Folklore and History
Probably the first mention of Moringa in world literature comes from the Ayurvedic text the Charaka Samhita dated to approximately 800 BC. Even though this might be the first written evidence, it is thought that the history of Moringa use stretches much further back to the time of the ancient Egyptians and Greeks before spreading into Roman society. Archaeological evidence has discovered two ancient sites where Moringa was found. At one of these sites, the Egyptian tomb of Nubian Prince Maiherpri (dated from 1550-1292BC); the discovery of sealed pots of Moringa oil attests to the importance of Moringa as a relatively expensive product used by royalty and other prosperous Egyptian members of society. The other site of importance is Qasr Ibrim at Lake Nasser, also in Egypt, where traces of Moringa fruits were unearthed. According to academics the Moringa tree has been used for a large number of reasons throughout history. Some of these uses include domestic cleaning agents from the juices of the leaves, blue dye created from the bark, fertilizer created from the seed-cake, tannin from the bark and gum for the tanning of animal hides, green manure from the leaves, tree gum from the trunks of the trees and, of course, medicine.

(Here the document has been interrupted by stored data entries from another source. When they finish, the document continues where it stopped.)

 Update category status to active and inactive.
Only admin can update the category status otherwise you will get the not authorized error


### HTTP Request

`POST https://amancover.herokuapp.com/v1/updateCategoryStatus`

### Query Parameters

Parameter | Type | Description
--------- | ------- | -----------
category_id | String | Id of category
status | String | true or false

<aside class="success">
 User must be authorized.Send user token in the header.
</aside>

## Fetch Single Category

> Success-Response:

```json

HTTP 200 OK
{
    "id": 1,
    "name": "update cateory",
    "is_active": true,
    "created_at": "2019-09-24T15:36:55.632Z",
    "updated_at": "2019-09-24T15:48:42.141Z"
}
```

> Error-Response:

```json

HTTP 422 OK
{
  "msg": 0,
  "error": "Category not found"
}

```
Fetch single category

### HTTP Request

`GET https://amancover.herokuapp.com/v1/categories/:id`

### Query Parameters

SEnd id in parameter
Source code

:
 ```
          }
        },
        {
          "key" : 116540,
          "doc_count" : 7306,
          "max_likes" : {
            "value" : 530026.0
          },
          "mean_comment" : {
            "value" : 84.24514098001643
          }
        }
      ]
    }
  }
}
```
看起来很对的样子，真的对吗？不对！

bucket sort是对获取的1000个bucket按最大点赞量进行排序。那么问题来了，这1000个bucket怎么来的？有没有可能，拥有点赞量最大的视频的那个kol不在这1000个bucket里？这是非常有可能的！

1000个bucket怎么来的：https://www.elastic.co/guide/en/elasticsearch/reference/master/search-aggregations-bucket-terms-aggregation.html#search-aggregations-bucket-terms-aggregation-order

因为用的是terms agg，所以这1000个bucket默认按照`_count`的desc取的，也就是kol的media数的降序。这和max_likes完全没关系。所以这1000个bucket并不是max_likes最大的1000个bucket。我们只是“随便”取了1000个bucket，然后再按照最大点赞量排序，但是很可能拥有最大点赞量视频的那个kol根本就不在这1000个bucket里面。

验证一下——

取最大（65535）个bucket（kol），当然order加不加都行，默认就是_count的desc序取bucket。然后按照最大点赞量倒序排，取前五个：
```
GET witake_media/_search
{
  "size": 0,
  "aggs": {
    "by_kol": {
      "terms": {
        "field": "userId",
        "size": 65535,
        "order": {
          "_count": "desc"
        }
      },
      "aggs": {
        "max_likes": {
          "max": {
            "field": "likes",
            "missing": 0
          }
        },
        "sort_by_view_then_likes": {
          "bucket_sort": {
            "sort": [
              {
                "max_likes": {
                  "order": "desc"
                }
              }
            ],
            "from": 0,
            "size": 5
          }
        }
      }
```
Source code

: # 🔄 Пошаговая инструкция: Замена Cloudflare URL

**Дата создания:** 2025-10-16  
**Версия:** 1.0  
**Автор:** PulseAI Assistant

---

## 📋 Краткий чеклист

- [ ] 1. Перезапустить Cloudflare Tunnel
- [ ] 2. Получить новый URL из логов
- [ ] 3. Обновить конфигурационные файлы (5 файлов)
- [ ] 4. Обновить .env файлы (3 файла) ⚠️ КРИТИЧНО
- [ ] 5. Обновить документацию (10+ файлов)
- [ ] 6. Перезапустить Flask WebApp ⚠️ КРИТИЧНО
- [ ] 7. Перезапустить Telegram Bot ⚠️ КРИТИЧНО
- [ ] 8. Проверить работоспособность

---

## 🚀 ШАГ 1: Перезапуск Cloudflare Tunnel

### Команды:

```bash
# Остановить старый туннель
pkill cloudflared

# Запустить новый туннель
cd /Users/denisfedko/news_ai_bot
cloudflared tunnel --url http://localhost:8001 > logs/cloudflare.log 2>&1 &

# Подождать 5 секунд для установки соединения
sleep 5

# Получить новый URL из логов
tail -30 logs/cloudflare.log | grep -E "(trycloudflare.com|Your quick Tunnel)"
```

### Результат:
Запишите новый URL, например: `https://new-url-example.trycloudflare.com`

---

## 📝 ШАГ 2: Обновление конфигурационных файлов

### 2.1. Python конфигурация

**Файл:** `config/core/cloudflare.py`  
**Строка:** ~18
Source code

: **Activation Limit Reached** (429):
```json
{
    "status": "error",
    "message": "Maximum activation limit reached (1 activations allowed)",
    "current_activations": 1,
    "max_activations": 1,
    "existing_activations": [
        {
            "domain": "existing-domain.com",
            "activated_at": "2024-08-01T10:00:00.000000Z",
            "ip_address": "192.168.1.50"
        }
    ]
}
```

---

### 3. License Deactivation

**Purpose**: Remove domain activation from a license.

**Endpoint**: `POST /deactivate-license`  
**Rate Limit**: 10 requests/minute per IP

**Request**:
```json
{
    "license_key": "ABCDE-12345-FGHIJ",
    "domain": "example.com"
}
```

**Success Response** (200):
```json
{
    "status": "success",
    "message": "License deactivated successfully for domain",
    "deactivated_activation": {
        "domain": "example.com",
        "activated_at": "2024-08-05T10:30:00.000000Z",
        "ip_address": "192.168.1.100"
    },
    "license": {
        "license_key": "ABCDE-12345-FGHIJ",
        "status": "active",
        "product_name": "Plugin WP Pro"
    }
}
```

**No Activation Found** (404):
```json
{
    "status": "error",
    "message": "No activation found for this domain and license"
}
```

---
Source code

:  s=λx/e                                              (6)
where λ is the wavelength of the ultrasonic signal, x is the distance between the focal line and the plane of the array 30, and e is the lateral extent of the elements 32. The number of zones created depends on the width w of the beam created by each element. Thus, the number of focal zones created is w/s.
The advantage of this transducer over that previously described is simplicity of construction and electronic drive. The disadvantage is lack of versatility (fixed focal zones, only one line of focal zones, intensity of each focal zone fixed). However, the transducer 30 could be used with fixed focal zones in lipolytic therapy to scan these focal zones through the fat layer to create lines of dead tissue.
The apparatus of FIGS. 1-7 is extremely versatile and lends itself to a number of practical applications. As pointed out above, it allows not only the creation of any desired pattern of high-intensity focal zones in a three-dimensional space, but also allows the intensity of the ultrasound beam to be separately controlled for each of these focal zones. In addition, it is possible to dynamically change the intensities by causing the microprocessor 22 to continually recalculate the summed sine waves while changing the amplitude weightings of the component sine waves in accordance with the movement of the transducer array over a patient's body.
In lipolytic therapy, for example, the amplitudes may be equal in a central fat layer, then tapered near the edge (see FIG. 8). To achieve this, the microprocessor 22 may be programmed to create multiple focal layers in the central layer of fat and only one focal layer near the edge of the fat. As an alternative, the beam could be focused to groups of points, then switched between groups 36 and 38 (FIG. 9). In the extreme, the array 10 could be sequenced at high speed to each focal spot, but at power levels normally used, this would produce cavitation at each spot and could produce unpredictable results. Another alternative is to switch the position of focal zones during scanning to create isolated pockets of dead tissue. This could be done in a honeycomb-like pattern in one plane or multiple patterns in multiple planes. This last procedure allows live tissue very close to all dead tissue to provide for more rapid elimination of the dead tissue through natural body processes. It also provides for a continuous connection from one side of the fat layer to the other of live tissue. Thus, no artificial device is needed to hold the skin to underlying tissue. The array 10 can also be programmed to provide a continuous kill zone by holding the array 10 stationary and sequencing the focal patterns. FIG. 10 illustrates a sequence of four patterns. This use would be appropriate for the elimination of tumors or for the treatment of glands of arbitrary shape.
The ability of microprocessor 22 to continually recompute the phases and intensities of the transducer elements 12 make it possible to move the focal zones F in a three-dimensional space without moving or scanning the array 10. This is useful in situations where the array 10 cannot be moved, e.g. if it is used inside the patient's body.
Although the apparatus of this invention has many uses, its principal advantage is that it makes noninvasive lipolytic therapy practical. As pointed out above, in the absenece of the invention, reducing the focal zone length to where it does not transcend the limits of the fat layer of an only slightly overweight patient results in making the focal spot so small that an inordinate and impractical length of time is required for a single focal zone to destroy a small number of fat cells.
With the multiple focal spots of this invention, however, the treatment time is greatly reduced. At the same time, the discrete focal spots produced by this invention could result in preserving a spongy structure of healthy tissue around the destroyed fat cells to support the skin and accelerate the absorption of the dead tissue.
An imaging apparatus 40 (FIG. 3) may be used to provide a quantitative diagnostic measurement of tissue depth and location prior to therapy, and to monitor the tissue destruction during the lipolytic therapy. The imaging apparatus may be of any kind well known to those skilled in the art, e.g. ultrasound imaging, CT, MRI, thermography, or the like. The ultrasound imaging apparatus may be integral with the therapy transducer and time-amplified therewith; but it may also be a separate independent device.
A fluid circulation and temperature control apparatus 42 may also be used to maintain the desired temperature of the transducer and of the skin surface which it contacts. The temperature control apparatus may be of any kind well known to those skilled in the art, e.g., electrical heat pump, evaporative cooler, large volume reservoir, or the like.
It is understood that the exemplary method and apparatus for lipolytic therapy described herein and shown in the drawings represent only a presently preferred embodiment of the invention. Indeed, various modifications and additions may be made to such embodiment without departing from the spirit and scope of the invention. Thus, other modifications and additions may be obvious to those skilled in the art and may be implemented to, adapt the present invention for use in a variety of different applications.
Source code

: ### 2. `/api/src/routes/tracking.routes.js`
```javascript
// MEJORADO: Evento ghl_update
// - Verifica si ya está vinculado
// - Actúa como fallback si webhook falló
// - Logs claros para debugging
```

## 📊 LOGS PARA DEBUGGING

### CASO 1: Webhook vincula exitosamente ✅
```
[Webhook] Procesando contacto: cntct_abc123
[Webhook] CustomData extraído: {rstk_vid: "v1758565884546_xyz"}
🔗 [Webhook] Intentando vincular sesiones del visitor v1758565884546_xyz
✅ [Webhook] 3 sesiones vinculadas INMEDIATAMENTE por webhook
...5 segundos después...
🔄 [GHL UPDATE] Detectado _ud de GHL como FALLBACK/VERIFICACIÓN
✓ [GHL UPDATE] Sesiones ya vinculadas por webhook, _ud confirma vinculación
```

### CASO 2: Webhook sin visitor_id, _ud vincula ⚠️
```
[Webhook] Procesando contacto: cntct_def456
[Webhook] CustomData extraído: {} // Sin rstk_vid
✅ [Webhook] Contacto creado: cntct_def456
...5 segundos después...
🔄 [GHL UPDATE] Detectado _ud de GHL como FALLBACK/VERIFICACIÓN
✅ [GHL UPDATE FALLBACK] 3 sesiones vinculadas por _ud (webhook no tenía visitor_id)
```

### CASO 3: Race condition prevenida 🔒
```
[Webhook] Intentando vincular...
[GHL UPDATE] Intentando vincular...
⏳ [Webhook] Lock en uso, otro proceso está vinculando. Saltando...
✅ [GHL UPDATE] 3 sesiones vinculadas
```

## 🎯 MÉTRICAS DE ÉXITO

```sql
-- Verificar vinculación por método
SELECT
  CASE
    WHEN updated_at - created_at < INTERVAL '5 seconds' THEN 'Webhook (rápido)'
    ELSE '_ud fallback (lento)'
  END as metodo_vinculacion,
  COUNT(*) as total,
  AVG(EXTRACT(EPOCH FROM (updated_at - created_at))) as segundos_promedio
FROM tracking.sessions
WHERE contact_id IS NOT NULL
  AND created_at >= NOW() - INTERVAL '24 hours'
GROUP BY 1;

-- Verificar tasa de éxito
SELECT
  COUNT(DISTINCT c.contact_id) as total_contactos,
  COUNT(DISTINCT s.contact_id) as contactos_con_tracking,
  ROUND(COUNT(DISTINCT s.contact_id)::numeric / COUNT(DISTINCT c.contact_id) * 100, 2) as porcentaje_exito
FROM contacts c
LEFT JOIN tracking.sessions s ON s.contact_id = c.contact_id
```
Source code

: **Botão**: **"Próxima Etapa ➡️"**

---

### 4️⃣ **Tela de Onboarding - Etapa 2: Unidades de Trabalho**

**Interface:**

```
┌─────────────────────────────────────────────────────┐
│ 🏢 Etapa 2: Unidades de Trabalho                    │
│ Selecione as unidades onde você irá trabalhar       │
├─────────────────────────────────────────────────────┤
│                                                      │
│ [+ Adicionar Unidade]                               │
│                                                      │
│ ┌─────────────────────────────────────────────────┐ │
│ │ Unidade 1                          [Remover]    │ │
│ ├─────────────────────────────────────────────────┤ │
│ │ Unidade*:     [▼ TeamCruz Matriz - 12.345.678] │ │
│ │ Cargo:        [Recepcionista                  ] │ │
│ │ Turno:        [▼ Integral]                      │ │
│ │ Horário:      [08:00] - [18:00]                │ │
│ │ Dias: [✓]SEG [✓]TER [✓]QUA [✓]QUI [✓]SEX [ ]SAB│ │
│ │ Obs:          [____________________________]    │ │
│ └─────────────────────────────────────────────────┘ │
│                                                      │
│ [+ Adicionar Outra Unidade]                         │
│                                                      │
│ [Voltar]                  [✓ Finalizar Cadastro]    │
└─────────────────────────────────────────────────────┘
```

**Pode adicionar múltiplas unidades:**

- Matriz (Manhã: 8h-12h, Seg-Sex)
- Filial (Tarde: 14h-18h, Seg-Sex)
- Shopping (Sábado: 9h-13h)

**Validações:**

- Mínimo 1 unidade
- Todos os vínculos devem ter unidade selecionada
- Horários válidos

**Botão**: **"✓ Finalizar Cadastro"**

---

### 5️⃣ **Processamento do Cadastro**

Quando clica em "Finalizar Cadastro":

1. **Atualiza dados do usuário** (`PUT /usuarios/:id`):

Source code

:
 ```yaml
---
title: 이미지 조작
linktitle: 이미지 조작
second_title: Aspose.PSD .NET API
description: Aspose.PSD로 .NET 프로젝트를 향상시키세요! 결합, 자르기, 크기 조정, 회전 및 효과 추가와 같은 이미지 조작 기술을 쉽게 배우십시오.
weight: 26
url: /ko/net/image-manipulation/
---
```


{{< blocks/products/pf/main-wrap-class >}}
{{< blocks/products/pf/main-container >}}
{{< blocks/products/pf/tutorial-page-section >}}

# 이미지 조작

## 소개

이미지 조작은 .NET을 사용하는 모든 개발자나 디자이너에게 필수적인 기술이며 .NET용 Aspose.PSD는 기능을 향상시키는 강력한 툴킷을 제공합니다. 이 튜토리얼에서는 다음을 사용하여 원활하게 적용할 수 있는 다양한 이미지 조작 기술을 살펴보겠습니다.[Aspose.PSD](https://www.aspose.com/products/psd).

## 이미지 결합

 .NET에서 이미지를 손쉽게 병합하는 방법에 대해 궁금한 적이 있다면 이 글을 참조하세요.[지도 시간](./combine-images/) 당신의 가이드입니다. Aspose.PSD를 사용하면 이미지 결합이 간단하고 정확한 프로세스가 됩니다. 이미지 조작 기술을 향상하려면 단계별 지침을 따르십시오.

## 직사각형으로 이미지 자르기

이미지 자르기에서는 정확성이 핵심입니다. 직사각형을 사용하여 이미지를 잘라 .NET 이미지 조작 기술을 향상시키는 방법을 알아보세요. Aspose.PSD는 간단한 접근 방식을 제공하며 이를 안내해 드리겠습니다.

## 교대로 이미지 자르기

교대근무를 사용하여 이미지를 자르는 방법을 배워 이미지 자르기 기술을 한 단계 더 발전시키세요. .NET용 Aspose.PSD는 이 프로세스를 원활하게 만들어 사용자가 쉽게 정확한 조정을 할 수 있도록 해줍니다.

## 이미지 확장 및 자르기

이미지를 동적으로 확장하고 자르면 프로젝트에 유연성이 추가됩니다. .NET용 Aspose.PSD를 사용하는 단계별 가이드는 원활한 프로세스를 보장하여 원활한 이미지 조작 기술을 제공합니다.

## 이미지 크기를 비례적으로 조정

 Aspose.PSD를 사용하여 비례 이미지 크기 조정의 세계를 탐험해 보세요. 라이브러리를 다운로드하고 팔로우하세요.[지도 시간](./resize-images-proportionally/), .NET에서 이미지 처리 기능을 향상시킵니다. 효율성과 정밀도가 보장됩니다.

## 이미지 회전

Moringa’s benefits derive from the plant’s high concentration of bio-available nutrients. It has high levels of Vitamin A (beta carotene – ten times the vitamin A of carrots), Vitamin B1 (Thiamine), Vitamin B2 (Riboflavin), Vitamin B3 (Niacin), Vitamin B6 (Pyridoxine), Vitamin B7 (Biotin), Vitamin C (Ascorbic Acid), Vitamin D (Cholecalciferol), Vitamin E (Tocopherol) and Vitamin K. Dried Moringa leaves also contain high levels of the minerals Calcium (17 times the calcium of milk), Magnesium, Potassium (15 times the potassium of bananas), and Iron (25 times the iron of spinach).
Dried Moringa Leaf also holds plenty of Protein (nine times the protein of yogurt) of which Amino Acids are the building blocks. The following Amino Acids can be found in dried Moringa Leaf Powder: ISOLEUCINE builds proteins and enzymes and it provides ingredients utilized to create other essential biochemical components in the body. LEUCINE works together with isoleucine to produce proteins and enzymes which improve the body’s energy and alertness. LYSINE ensures your body absorbs the correct amount of calcium. METHIONINE primarily supplies sulphur to your body. PHENYLALAINE produces the chemical needed to transmit signals between nerve cells and the brain. THREONINE is an important part of collagen, elastin, and enamel proteins. TRYPTOPHAN supports the immune system, alleviates insomnia, and reduces anxiety, depression, and the indications of migraine headaches. VALINE is critical in promoting a sharp mind, coordinated muscles, and a calm mood.